**About this task**
All the lines below should appear again unchanged, though their pictures should not.

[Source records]
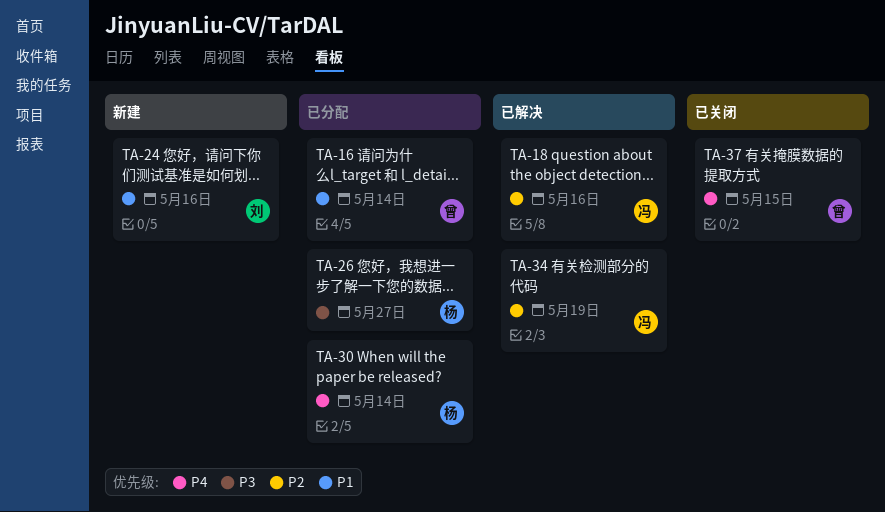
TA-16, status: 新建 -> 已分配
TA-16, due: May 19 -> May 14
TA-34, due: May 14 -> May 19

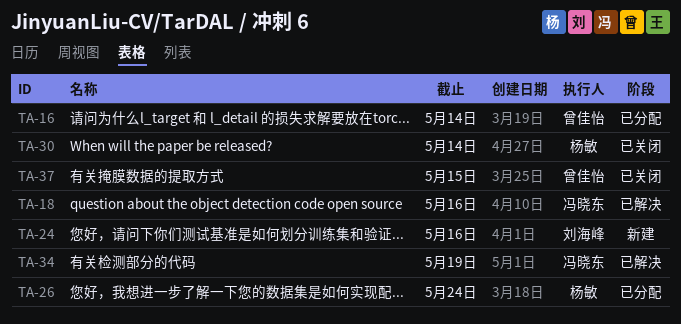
TA-26, due: May 27 -> May 24
TA-30, status: 已分配 -> 已关闭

**Answer to the problem**
TA-16, status: 新建 -> 已分配
TA-16, due: May 19 -> May 14
TA-34, due: May 14 -> May 19

TA-26, due: May 27 -> May 24
TA-30, status: 已分配 -> 已关闭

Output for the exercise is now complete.